*** Opening DATA SHOWN ***
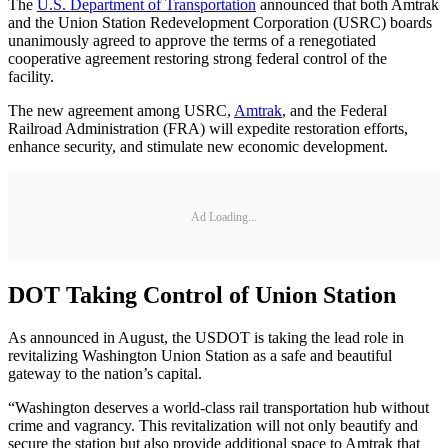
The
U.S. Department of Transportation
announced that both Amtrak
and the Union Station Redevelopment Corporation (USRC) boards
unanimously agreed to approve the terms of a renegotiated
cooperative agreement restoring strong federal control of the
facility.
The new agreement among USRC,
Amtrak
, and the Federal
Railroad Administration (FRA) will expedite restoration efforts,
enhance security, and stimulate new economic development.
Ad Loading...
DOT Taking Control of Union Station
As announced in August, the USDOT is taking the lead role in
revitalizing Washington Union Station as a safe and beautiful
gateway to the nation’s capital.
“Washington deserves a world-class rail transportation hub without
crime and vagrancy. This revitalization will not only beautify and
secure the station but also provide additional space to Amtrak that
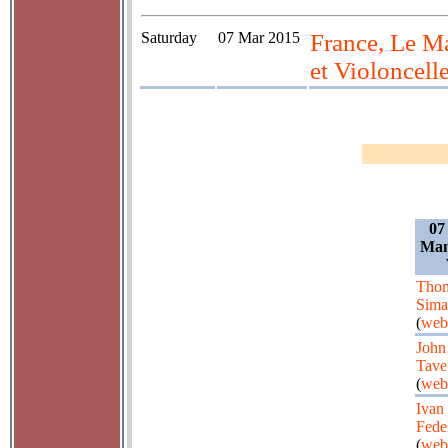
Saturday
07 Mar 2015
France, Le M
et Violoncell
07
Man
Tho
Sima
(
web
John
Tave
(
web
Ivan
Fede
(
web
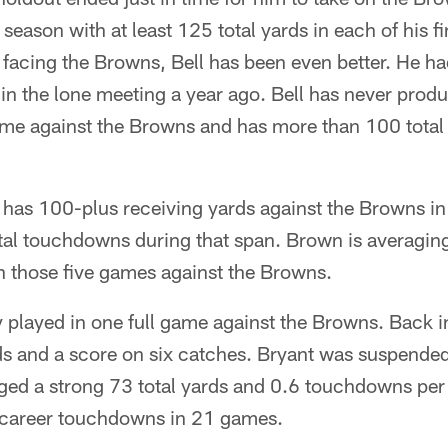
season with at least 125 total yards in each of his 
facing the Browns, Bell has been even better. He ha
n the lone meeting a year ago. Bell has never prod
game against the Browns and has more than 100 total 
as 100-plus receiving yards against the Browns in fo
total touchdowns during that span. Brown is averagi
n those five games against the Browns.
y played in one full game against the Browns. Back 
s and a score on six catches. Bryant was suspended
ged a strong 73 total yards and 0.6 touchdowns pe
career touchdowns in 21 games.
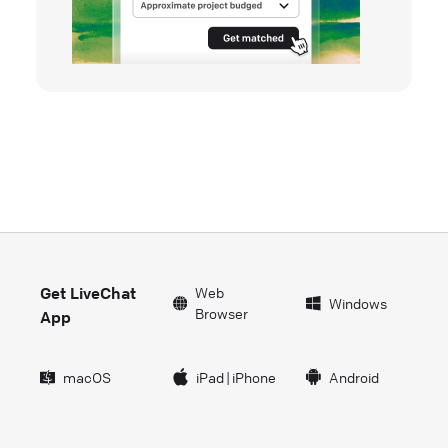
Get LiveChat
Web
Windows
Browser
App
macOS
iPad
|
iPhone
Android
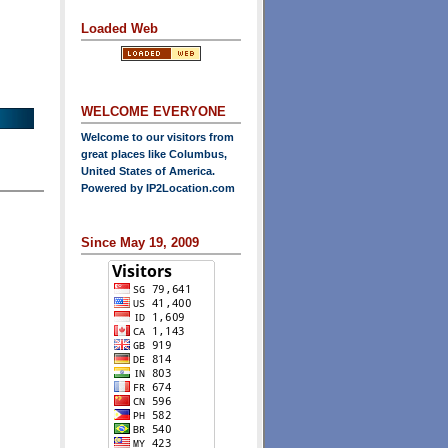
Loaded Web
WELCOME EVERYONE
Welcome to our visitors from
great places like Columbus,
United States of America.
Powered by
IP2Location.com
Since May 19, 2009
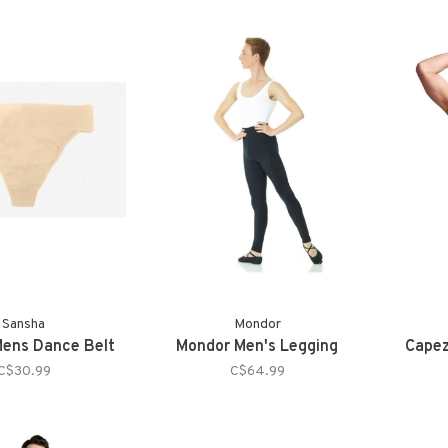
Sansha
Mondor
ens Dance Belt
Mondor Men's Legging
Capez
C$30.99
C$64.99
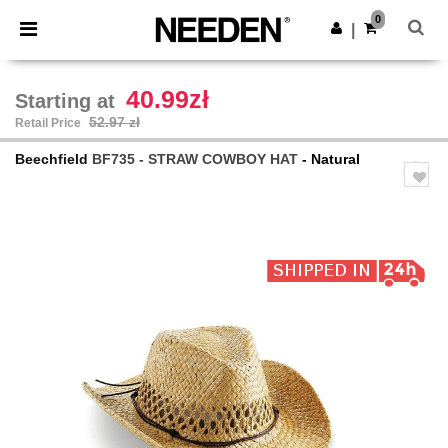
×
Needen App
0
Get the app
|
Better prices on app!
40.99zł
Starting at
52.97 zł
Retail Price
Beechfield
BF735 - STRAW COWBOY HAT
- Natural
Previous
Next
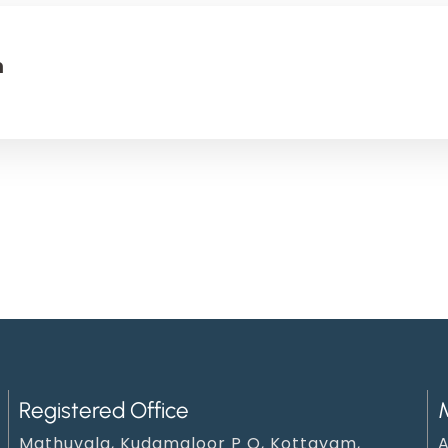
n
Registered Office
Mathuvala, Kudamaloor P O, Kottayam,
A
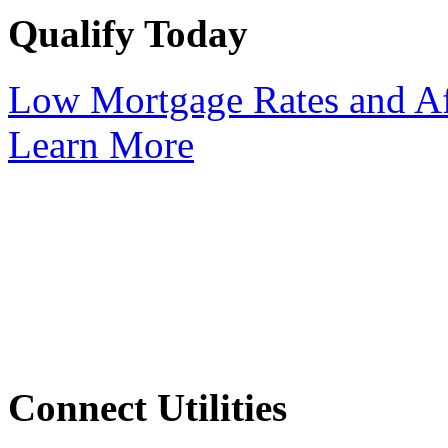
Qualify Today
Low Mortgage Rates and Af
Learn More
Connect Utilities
*** Closing DATA SHOWN ***
**ACTION ITEM**. The lines running from the beginning of the listing above through the line that holds "Railroad Administration (FRA)" are to be duplicated exactly, both ends kept, pictures omitted.

**SOLVED PROBLEM**.
The
U.S. Department of Transportation
announced that both Amtrak
and the Union Station Redevelopment Corporation (USRC) boards
unanimously agreed to approve the terms of a renegotiated
cooperative agreement restoring strong federal control of the
facility.
The new agreement among USRC,
Amtrak
, and the Federal
Railroad Administration (FRA) will expedite restoration efforts,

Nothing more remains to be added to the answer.